Barking Kitten

Fiction, musings on literature, food writing, and the occasional Friday cat blog. For lovers of serious literature, cooking, and eating.


Close to forty. Not cool. Politically left. Atheist. Happily married. No kids.

Saturday, September 23, 2006

Lamb, endless lamb

Last month a coworker gave me nearly twenty pounds of lamb, slaughtered on her farm in Central California. In previous posts I have discussed the strange state of the meat--weirdly cut, haphazardly frozen in disorganized chunks. This morning I pulled another lumpen, plastic-wrapped hunk from the freezer and allowed it to defrost; it looked like four chops, each differently sized. I trimmed them of fat and rubbed them with Molly Stevens' Moroccan Spice Rub:

1/2 tsp Fennel seeds (I don't have these in the house)
1/4 tsp coriander seeds
1/4 tsp black peppercorns
1/4 tsp allspice berries
3/4 tsp coarse salt
1/2 tsp ground ginger
1/4 tsp nutmeg (I don't like nutmeg, left it out)
1/4 tst cinnamon
Pinch tumeric
Pinch cayenne
Pinch saffron (can't stand the stuff.)

Toast the first four spices, then grind in grinder or mortar and pestle. Add the remaining spices to blend, then pat them on your lamb. Leave 12-24 hours.

I increased everything save the cinnamon to a half teaspoon, including the tumeric and cayenne. H-man and I have jaded palates.

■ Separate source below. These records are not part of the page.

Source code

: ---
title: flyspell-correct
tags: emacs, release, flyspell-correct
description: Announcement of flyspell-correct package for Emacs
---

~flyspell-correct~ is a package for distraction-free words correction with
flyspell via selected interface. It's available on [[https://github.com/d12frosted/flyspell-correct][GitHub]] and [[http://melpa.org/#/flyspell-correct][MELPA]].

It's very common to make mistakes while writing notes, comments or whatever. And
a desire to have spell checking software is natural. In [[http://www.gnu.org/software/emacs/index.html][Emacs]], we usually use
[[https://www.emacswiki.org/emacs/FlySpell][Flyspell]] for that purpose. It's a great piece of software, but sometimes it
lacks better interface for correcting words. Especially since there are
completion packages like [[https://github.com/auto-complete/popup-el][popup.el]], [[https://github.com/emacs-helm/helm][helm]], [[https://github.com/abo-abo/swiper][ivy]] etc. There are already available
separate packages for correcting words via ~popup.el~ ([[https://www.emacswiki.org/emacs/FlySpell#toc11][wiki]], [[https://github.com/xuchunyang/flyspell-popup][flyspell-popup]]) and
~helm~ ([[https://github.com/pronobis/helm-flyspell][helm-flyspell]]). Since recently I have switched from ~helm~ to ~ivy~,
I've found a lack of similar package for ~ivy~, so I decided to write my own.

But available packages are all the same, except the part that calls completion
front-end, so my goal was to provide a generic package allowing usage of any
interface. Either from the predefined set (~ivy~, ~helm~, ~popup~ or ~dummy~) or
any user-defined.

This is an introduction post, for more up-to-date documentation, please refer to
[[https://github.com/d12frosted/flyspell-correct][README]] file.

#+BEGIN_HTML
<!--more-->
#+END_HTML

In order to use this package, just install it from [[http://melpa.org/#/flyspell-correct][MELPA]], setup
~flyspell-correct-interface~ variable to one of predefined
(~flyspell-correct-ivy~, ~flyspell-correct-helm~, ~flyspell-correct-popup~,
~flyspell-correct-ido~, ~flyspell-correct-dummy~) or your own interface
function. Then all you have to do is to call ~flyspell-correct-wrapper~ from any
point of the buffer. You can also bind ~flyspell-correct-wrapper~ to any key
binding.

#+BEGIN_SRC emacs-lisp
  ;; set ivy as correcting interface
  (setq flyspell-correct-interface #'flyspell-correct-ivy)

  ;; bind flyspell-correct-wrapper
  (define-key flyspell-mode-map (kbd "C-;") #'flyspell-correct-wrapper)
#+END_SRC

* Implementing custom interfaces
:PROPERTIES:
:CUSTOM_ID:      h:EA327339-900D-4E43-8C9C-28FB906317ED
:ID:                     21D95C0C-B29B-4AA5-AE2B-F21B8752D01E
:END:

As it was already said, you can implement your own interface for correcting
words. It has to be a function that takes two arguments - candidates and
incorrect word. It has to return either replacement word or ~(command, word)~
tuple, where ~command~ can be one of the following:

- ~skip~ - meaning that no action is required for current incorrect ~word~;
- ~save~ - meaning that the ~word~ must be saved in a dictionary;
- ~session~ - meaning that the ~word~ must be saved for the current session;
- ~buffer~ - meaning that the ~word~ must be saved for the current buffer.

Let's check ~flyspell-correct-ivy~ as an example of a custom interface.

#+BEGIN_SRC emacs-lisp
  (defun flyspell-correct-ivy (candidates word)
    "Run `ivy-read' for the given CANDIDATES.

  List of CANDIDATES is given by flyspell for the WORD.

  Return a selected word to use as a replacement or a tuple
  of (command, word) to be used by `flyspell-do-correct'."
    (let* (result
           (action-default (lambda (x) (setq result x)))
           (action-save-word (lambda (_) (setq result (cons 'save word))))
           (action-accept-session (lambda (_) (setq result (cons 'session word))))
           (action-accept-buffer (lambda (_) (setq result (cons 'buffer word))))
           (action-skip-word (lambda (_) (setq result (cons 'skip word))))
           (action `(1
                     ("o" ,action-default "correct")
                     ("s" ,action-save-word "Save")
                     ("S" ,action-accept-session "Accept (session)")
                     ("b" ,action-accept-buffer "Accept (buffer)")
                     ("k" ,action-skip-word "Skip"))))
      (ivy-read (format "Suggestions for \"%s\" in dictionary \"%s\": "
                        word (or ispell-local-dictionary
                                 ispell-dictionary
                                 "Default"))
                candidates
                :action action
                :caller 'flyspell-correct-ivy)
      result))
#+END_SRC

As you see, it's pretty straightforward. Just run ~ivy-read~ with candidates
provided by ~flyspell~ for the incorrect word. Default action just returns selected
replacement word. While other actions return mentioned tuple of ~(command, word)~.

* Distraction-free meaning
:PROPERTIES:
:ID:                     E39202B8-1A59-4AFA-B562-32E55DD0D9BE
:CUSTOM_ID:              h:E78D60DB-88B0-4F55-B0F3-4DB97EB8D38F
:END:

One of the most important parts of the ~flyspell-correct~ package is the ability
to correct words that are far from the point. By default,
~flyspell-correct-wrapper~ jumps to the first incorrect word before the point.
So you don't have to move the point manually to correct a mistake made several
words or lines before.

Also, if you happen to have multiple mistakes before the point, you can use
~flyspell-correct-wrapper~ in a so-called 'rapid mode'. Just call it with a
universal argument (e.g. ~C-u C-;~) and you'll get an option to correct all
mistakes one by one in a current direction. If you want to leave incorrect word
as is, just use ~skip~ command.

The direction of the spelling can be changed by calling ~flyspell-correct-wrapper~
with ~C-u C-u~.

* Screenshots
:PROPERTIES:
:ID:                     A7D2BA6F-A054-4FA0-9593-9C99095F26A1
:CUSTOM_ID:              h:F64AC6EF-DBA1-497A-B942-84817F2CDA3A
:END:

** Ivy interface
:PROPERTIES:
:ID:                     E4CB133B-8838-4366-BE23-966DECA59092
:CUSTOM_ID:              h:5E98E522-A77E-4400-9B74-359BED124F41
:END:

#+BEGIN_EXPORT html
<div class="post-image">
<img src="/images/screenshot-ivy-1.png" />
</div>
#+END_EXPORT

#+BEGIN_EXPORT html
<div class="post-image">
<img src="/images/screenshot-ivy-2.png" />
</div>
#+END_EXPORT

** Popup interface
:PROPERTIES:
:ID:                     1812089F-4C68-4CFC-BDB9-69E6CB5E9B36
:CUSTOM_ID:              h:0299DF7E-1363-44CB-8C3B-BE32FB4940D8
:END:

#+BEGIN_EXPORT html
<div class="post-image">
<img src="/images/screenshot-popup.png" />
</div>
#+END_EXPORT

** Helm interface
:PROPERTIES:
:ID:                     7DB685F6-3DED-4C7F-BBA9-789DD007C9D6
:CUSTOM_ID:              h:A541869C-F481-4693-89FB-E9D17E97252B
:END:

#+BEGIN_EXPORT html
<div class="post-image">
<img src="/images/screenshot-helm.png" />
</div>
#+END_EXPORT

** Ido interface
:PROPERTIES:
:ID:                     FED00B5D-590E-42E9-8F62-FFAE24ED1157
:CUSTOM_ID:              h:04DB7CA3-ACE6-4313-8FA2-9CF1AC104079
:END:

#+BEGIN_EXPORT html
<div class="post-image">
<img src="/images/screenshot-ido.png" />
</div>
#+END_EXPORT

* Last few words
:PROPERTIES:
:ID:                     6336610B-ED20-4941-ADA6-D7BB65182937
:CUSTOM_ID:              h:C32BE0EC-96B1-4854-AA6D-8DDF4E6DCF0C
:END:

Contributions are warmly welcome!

Tomorrow I am supposed to braise all this with a sliced onion, butter, and stock.

This should go well with the leftovers from last night's eggplant adventure--baked eggplants and tomatoes with bread crumbs and basil. This from Paul Bertolli's Chez Panisse Cooking, and while not difficult, it's fussy and requires a lot of time.

The full recipe is on pages 94-95 of the text. Suffice to say it involves peeling fresh eggplant (not very easy), slicing them, precooking them in a 400 degree oven, boiling tomatoes to skin them (forget it), slicing those, making a vinaigrette of olive oil, red wine vinegar, basil (we had almost none: kitty had eaten most of the plant) and garlic. I chopped, prebaked, slilced everything into half moons, artfully arranged, drizzled vinaigrette. Tore up some sourdough bread for the crumbs, layered, baked. Oh, yeah, and then there was the parmesan cheese sprinked across the top. It turned out fine, if rather messy.

Stay tuned for the glossy photos of perfectly prepared and plated meals, complete with me looking like Tamasin Day-Lewis, windblown, sexy, with nary a greasepot on my Prada apron.

The next day (that is, today...)

Browned the lamb, then I sauteed a shallot (you may recall Hockeyman's aversion to onion) with some garlic. Added a cup of chicken broth. Cooked in a 300 degree oven for one hour and fifteen minutes. The result:

Hockeyman pronounced it excellent. I thought it was okay but not great. I'm just never going to be the sort of person who likes cinnamon with her dinner.

Alas, I am not having a Tamasin day, and my Prada apron is in the wash.

Ever alert, lest we require his assistance.